You're a Funny Guy...
I'm bringing in the weekend with a Knicks-themed ode to a classic on it's 30th anniversary.
Quick announcement before we get to today’s letter: I’ll be taking Monday off to celebrate my daughter’s birthday. She’s turning four. Here she is in all her glory:
I go so hard into this newsletter and all the other Knicks content that sometimes I forget what’s most important, and there’s nothing more important to me than this kid right here. She’s already smarter than me (not terribly impressive) and has figured out how to manipulate facts to the point that I am already losing arguments on a regular basis (slightly more impressive).
Anyway, we’re shuffling around all weekend to do various socially distant visits with multiple sets of grandparents, and then Monday is the big day, which may or may not include a Barbie Dream House, assuming I don’t impale myself trying to put it together. In any case, she shares me with the Knicks more than she should have to, so for the next three days, I’m all hers. Thanks for understanding :)
News & Notes
The Heat went up 2-0 on the Celtics last night, which means we’re now six combined Miami / LA victories away from something that we haven’t seen in over half a century: a superstar player facing his former team in the NBA Finals.
This would be quite a bit different than the last time though, as Wilt’s 1967 Sixers title team played in a league with only 10 teams, and the Warriors squad they beat in the Finals - the one that traded Chamberlain away two seasons earlier - had just recently moved from Philadelphia to San Francisco themselves. Also, very few people cared about the NBA in 1967. Things have since changed quite a bit.
LeBron’s Machiavellian maneuvers over the last decade is the stuff of lore that will be picked at and pined over for years to come, captivating the attention of the nation each time he had a choice to make. One of those choices - to turn his back on Pat Riley - was not one anyone had made before, and it’s doubtful anyone will make again.
With the Celtics losing a tight one yesterday, we’re now very much on the verge of a reckoning the likes of which we’ve never seen (with some business to attend to first, of course. Game 1 of Lakers vs Nuggets is tonight). If we do indeed get that matchup in the Finals, the Orlando bubble will have been worth it and then some.
The Kings hired their new head of basketball ops, and it isn’t Scott Perry. Houston Rockets assistant GM Monte McNair is the new guy in charge. Speaking of which…
“Sources (Not Mine) Say…”
This caught my eye yesterday.
McNair might immediately become the most analytically focused head hoops exec in the NBA. What does that means for certain guys on the roster? I’m not sure yet. But there’s some interesting pieces there that I’d be interested at the right price.
More on this to come…
Read This:
Dallas Amico put out a banger for the Strickland about ICE coverage in the Eastern Conference Finals. You should read it!
Listen Up!
Between now and the draft, I’m going to be having on draft prospect-specific guests to try and learn more about a few guys who could call New York home come November 18. This was the first of those, featuring David Jablonski of the Dayton Daily News talking about Obi Toppin and then Joshua Halickman, “The Sports Rabbi," discussing Deni Avdija and Yam Madar. Check it out:
You're a Funny Guy...

□ □ □ □ □ □ □

• [Work instructions]:
[1] In the Knicks newsletter, whom did the Kings hire as their new head of basketball ops?
[2] Please carry on the Knicks newsletter from its final line.
Nothing in the listing is needed.

• [Data extracts]:
□ □ □ □ □ □ □

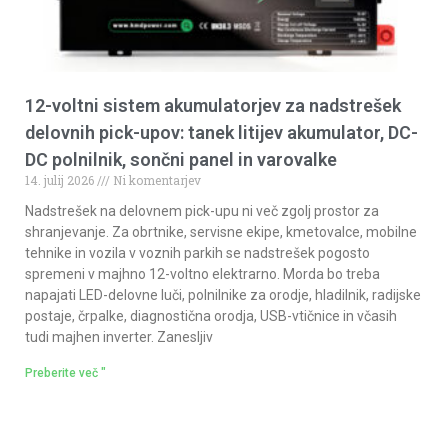
12-voltni sistem akumulatorjev za nadstrešek
delovnih pick-upov: tanek litijev akumulator, DC-
DC polnilnik, sončni panel in varovalke
14. julij 2026
Ni komentarjev
Nadstrešek na delovnem pick-upu ni več zgolj prostor za
shranjevanje. Za obrtnike, servisne ekipe, kmetovalce, mobilne
tehnike in vozila v voznih parkih se nadstrešek pogosto
spremeni v majhno 12-voltno elektrarno. Morda bo treba
napajati LED-delovne luči, polnilnike za orodje, hladilnik, radijske
postaje, črpalke, diagnostična orodja, USB-vtičnice in včasih
tudi majhen inverter. Zanesljiv
Preberite več "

□ □ □ □ □ □ □

• [Responses per task]:
[1] Monte McNair, the Houston Rockets assistant GM.

[2]
Tomorrow marks the 30th anniversary of the release of Goodfellas.
I’m not 100 percent sure I consider it my favorite movie - Lost in Translation, Terminator 2, A Few Good Men and Logan are all part of that conversation - but it’s certainly the movie I’ve watched the most, which should surprise absolutely no one considering my Staten Island roots. It’s also the movie I’ve spent the most time thinking about over the years, in regard to what it says about power, tradition, masculinity, excess, relationships, and of course, being Italian.
So naturally, to commemorate this anniversary, I’m going to connect my love of Goodfellas to the team I’ve spent the most time thinking about, the New York Knicks.
I present to you…
The Top 10 Knicks 2020 Offseason Storylines, Goodfellas Edition
10. As far back as I can remember, I always wanted to be a gangster.
Tom Thibodeau has called the Knicks head coaching position his dream job.
He’s not the first, and if history/the fate of Henry Hill is any indication, he certainly won’t be the last.
But for as measured as I’ve been about Thibodeau’s hire, I think all Knicks fans have every excuse to be totally, completely, irrationally excited about this move.
Did Henry Hill ever spend time dwelling on the pitfalls of life in the mob? Heck no. Why? Two reasons:
He was having way too much fun.
He was so wrapped up in the day to day life of a mobster that he didn’t have time.
Likewise, Thibs eats, breaths, walks, talks and shits basketball. Life working for James Dolan may not be perfect, but when you’re in the thick of it like Thibs is, with his irrational love of the challenge that comes with molding this team, it won’t matter.
He was born for this.
9. Never rat on your friends and always keep your mouth shut.
Steve Mills has been out of a job (at least in basketball ops) for over seven months now.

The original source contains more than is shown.